Waititi teamed up with longtime friend Sterlin Harjo, who based much of the show’s premise on his own upbringing in rural Oklahoma. He dots many references to the movies he grew up on, including “Friday”, “Stand by Me” and “The Goonies”. One of the teenagers even bears the name of a character from “Willow”. But he was also determined to spread Native American stereotypes without crossing the boundaries of ridicule.

“Non-natives are always afraid to laugh at native things because they’ve been so trained to see us seriously and act like we are precious,” Harjo said. “You have to kind of give them permission to laugh and say, ‘We’re funny people too. “”

The cast will be mostly unknown to viewers, with the exception of “MADtv” veteran Bobby Lee, who plays a doctor who appears to have ignored the Hippocratic Oath. Casting meant going to reservations across North America to sniff out prospects.

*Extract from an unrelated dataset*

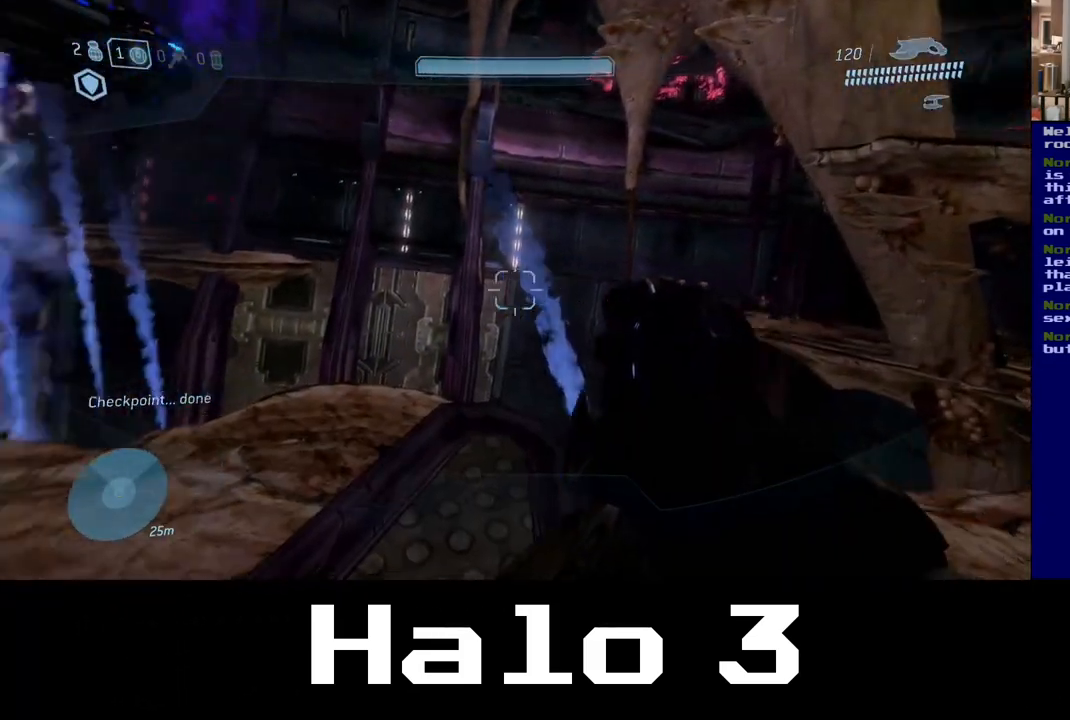
{"dt_ms": 500, "buttons": [], "left_stick": "center", "right_stick": "left", "events": []}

“The talent is there. It just isn’t on Hollywood Boulevard,” Harjo said at a press conference this month. “Hollywood makes a western every few years where native actors are killed in front of a camp. It’s just not the most exciting job. So they’re not in LA knocking on the door, trying to “get those roles. You have to go to their communities to find them.”

One of those new faces is Paulina Alexis, who plays Willie Jack, our most fearless of our teenage heroes. Alexis grew up in Alberta, where she was inspired by the films “DreamKeeper”, “Smoke Signals” and “Dance Me Outside”, all released over 15 years ago.

“That’s about all we had to count on,” she said. “There really was nothing else to watch.”

This is starting to change. “Rutherford Falls,” a sitcom airing on Peacock, features juicy roles for Jana Schmieding and Michael Greyeyes, both playing Native Americans desperately trying to teach the Ed Helms character their heritage. Ava DuVernay (“Selma”) is preparing a drama for NBC about an Indigenous family fighting for the future of their tribe.

Harjo and Waititi are proud to be part of this developing trend.

“We want indigenous children to be able to watch this show and see themselves reflected on the screen,” Harjo said.